The author’s first argument suggests the removal of pornographic books from schools is “book-banning.” Recently, Utah Senator Mike Lee had an attorney testify that removing pornographic books from K-12 schools is not “book-banning,” and the explanation is as obvious as it sounds.
The reason that books removed for pornographic material are not “banned-books” is because these books are still readily accessible outside of Washington County schools. So, moving on from the author’s erroneous “book-ban” argument, next we can address the author’s primary argument: she believes in storytelling.
While I feel there is great value in storytelling, I have concerns that this retired teacher advocates so strongly for books and stories that empower children with their bodies and sexuality. There is no evidence to support this teacher’s argument that exposing sexually-traumatized children to pornographic books is healing for them.
In fact, research suggests the contrary: therapists express alarm that exposure to pornographic content re-traumatizes children. Perhaps, at a minimum, we should all agree that the goal of our educators should be to “do no harm.” So, rather than a belief in storytelling, let me tell you what I believe in: parental rights and data-driven decisions.
With children coming from diverse backgrounds and experiences, I believe in the rights of parents/caregivers to introduce books that they consider healing or helpful to their children. If parents want to provide children with books that have been removed from schools, they can gain access online, or at local bookstores or public libraries.
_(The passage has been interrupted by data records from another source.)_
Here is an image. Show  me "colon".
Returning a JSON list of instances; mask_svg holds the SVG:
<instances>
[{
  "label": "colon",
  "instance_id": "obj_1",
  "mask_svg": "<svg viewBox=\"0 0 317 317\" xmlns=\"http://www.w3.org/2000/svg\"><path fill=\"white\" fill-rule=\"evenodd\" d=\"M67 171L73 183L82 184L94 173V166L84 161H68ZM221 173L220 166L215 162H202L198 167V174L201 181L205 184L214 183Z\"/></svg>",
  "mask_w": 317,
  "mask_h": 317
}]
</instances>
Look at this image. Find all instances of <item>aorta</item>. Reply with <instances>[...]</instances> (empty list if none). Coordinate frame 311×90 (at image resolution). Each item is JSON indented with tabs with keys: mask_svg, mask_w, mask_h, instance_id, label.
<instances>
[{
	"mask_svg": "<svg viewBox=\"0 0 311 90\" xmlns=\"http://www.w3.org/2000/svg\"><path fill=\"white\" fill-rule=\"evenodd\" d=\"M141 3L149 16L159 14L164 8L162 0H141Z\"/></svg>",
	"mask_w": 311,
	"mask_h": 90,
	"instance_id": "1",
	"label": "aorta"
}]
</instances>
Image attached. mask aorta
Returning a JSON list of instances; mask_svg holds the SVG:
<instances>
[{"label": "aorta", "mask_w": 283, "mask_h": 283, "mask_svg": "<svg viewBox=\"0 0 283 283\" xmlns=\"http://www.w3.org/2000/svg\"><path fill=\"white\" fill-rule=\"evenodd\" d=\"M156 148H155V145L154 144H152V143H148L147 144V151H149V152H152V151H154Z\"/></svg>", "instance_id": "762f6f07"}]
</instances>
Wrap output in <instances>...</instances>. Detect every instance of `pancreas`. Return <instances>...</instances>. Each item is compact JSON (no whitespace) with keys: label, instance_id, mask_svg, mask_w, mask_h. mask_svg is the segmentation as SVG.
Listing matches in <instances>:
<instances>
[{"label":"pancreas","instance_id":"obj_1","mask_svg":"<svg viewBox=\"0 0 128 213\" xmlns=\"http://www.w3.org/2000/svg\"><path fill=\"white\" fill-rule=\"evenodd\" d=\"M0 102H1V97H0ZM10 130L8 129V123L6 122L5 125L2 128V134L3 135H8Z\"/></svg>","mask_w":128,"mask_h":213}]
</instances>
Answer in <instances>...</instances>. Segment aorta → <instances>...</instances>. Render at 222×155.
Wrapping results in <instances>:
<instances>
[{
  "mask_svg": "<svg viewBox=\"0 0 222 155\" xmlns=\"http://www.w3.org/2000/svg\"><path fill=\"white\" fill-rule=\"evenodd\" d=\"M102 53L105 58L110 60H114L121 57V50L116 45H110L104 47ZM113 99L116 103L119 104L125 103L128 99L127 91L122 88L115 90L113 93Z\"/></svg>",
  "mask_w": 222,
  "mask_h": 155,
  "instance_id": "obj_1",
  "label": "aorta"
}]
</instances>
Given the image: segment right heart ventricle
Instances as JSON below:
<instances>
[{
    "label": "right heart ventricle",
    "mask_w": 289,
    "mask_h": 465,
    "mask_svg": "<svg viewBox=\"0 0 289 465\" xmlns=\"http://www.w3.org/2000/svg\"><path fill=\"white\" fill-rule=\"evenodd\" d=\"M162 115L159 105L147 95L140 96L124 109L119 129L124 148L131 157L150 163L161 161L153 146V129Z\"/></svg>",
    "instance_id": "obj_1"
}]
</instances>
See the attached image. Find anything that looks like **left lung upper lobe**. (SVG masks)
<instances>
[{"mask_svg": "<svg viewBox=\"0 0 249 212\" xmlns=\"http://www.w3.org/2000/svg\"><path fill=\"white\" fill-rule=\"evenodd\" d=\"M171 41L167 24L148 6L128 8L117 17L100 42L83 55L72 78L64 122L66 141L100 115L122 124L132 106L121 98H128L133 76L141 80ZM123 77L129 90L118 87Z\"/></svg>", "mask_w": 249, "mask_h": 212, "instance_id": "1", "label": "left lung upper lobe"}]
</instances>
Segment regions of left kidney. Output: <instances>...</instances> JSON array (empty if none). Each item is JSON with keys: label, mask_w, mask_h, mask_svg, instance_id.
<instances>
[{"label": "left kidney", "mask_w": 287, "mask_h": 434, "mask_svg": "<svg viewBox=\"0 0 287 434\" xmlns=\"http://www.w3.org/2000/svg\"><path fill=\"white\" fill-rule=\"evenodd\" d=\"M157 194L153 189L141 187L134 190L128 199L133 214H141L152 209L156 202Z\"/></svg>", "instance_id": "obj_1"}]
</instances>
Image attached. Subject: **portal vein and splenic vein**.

There is no reason to have these books at taxpayer-funded school libraries, without parental supervision.
As a mother, I am mindful of the many parents who have been silenced at school board meetings for reading aloud “inappropriate” content from these books.
Yet, somehow, these same books are considered “appropriate” for children’s consumption. Common sense says otherwise. Let’s get educators back to academics. Let’s let parents be parents. And, lastly, let’s encourage the Utah legislature to continue researching and making beneficial data-driven decisions for our children.
What does peer-reviewed research say about children being exposed to sexually explicit material?
The American Academy of Pediatrics says that “(early exposure to sexual content) is linked with shifts in attitudes about sex and gender, earlier progression to sexual activity, pregnancy, and sexually transmitted infection among adolescents.”
The academy also warns that there is harm to women and girls, through objectification and body shaming. With pornographic books’ potential to harm children physically, mentally, emotionally, and socially, Washington County School District, and the State of Utah, have a moral and ethical obligation to protect children from exposure to such content (which is the purpose of H.B.374).
And, where the State of Utah has an interest in promoting the health and safety of our children, I would thank them and encourage them to continue to put forward this kind of beneficial legislation.
Submitted by ALEXIS ENCE, Santa Clara.